For a Better Homes for Sale Buying Experience, Prepare Before You Look

The current housing market is definitely a buyer’s market, but that does not ensure that you will get the home you want — or any home, for that matter. To ensure that your homes for sale deal does not fall through at the last moment, do a little beforehand preparation.

Check Your Credit Rating. The very first thing you should do is to check your credit score. During the housing bubble, mortgage lenders had loosened the financing strings a bit for buyers, meaning that a couple years ago you could have found some type of financing with a not-to-stellar credit rating. Today, lenders have tightened the belts for buyers of homes for sale. There have been so many foreclosures on homes purchased during the bubble that mortgage lenders must ensure they do not add more to the steadily growing list.

Order free copies of your credit reports from the top three reporting agencies Experian, Trans Union and Equifax. Also, get your credit score (you will probably have to pay a nominal fee). If you are not sure on your standing for buying a homes for sale, ask your realtor for advice. If you find that you need to improve your credit score, check a couple previous articles offered at this web site on how to do it. The better your credit score, the better your mortgage interest rate (meaning smaller monthly payments) and the easier it will be to obtain a mortgage and buy the homes for sale of your dreams.

Sell Your Home. Once you know you will be able to obtain financing for a new homes for sale, prepare your home and list it — before you begin looking for a new one. It is taking longer to move homes for sale now. So, you want to ensure that your homes for sale is sold and the money in the bank before you begin house shopping. It would be terrible to find the homes for sale you want only to have the deal fall through, because you could not sell your own home in time. Unless, you can easily pay two mortgages for several months or more, selling your home first is essential.

Do Your Research. When you are ready to begin looking for a new homes for sale for sale, research the sale prices for similar properties in the neighborhoods in which you are interested. It will give you an idea of what is a reasonable selling price and what isn’t. The data should be within the last six months, since the market changes quickly. Your realtor can supply this information to you from the multiple listing service. Do not rely on homes for sale appraisal web sites. They generally rely upon deed and mortgage filings, meaning the information may be older and not current enough for your purposes.

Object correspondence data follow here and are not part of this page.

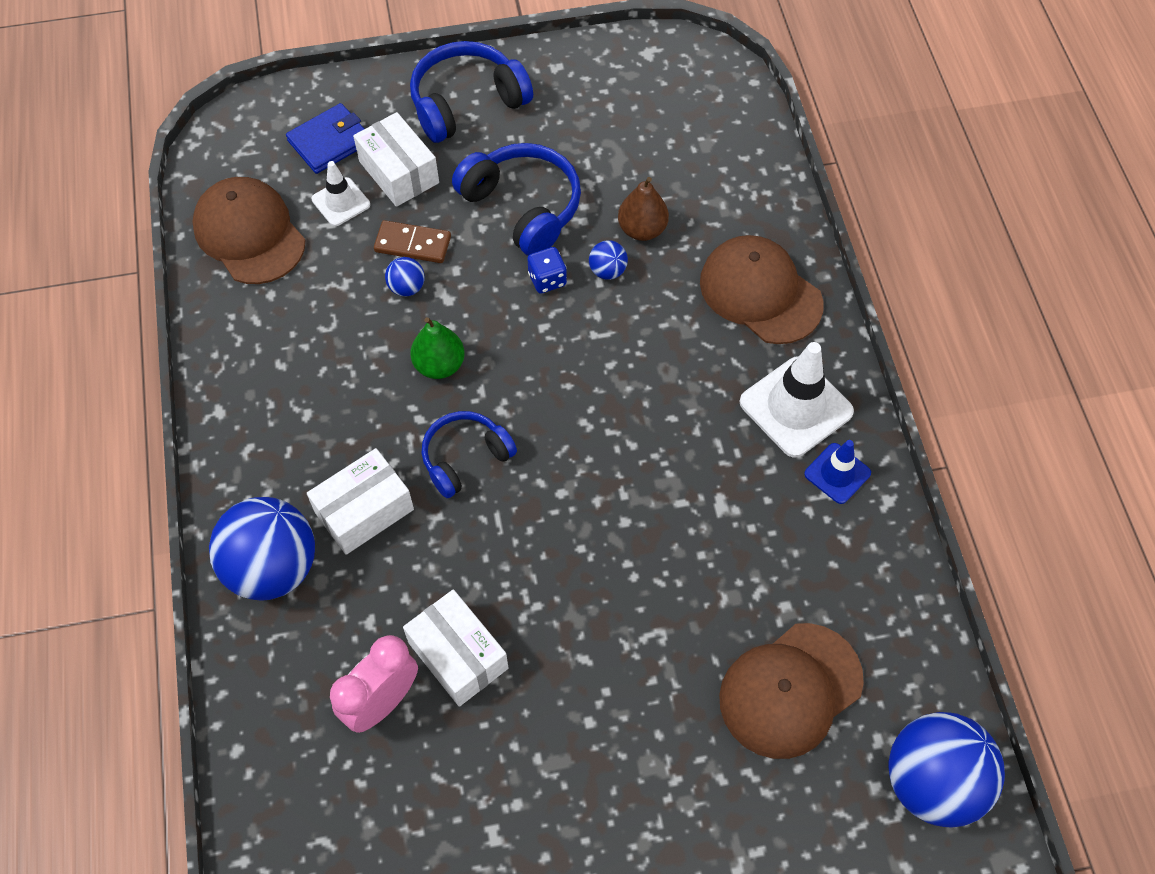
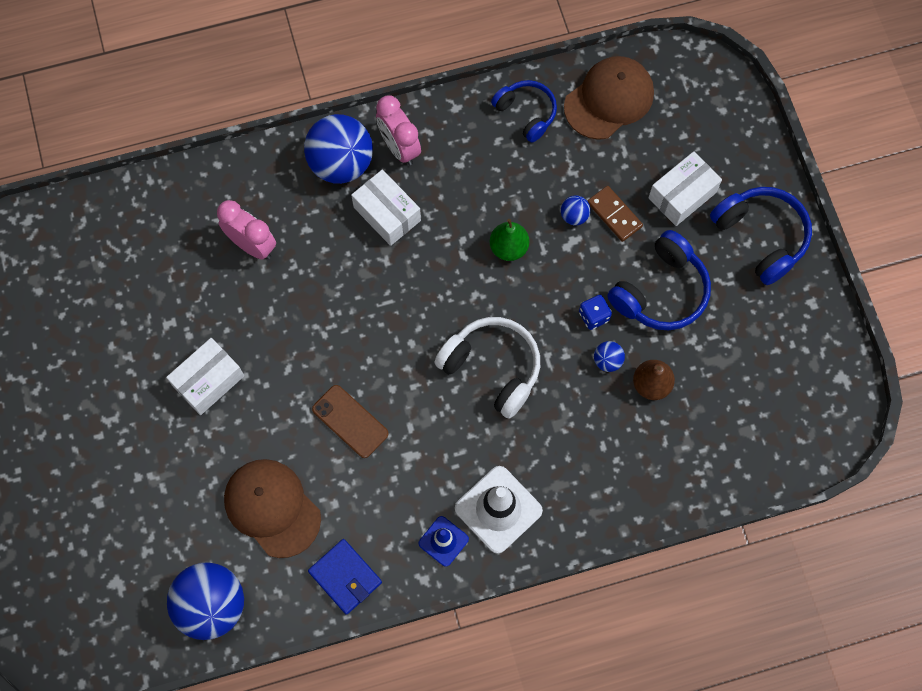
camera: 85 degrees right, 10 degrees up
blue wallet [286,103,364,174] -> blue wallet moved to [308,539,382,615]
white traffic cone [312,161,370,226] -> none
brown domino [374,220,451,263] -> brown domino turned 45 degrees counterclockwise [588,186,643,242]
white box [403,590,508,707] -> white box moved to [166,338,244,415]
blue headphones [421,411,517,498] -> blue headphones moved to [491,80,557,143]
brown cap [700,235,824,344] -> none
none -> brown phone [312,385,389,458]
none -> pink clock [376,95,421,165]
none -> white headphones [434,317,540,419]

Be a Fair Negotiator. Regardless of what is being sold, too-low offers offend people, turning them off to further negotiation. Many years ago, a not-too-nice realtor sent my realtor a lowball offer for my homes for sale, adding a message that if was not worth what was being offered and she should tell me to take it immediately before the potential buyer changed his mind. The male realtor was trying to ramrod over and intimidate my female realtor (apparently, he had used this tactic with a few of her colleagues). It angered me so much that I told my realtor to sit on the offer (which tied it up) until the last minute. We declined a few days before the offer expired in order to accept another, much better offer. The buyer should have hired a more professional realtor.

I guarantee that making too-low offers will not make future negotiations easy, if they deal with you at all. So, make a reasonable offer. You will know what is reasonable from your research. If the homes for sale already is fairly priced, then make an offer no more than ten percent below the asking price. You always can ask for other concessions, such as the seller paying your closing costs, upgrade the kitchen appliances, or perhaps leave an item in the home as part of the sale.

If the homes for sale is overpriced, ask your realtor to explore the possibility of lowering the price with the seller’s agent. Some sellers might wish to sell their home with a much later closing date in exchange for a lesser price. Buyers can offer incentives, as well as sellers. Discuss your options with your realtor. If the seller will not give on the price, continue your homes for sale search.

Sold Sign? In house hunting, there always is the chance that before you make an offer, someone has beaten you to it; and the house is sold. Additionally, you may see a homes for sale that interests you, but it has a “sold” sign in its front yard. This should not stop you.

In this housing market, many homeowners and developers with homes for sale are experiencing contract cancellations. People change their minds on a particular homes for sale, they find another home they like better, they could not sell their own home in time for the closing, or they could not get the financing in the first place.

If you find a homes for sale that already has been sold but not closed, ask your realtor to talk to the owner’s agent, telling him or her that you are interested. Ask the agent to call, if the sale should fall through for any reason.